Better Together: Cross and Joint Covariances Enhance Signal Detectability in Undersampled Data
This work addresses signal detection in data-science applications, offering incremental improvements in method selection for correlation analysis.
The paper tackles the problem of detecting shared signals between high-dimensional variables in undersampled data, showing that joint and cross covariance matrices reconstruct the signal earlier than self covariances, with performance depending on dimensionality mismatch.

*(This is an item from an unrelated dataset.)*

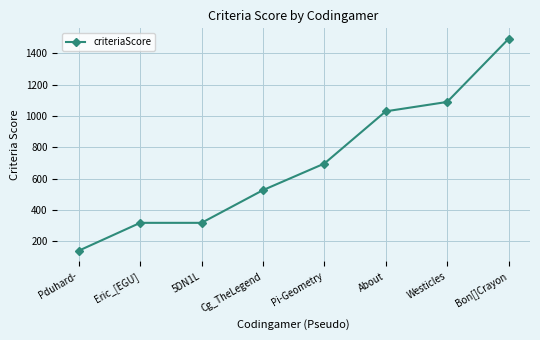

What is the ratio of the value at Cg_TheLegend to the value at Westicles?

0.5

Many data-science applications involve detecting a shared signal between two high-dimensional variables. Using random matrix theory methods, we determine when such signal can be detected and reconstructed from sample correlations, despite the background of sampling noise induced correlations. We consider three different covariance matrices constructed from two high-dimensional variables: their individual self covariance, their cross covariance, and the self covariance of the concatenated (joint) variable, which incorporates the self and the cross correlation blocks. We observe the expected Baik, Ben Arous, and Péché detectability phase transition in all these covariance matrices, and we show that joint and cross covariance matrices always reconstruct the shared signal earlier than the self covariances. Whether the joint or the cross approach is better depends on the mismatch of dimensionalities between the variables. We discuss what these observations mean for choosing the right method for detecting linear correlations in data and how these findings may generalize to nonlinear statistical dependencies.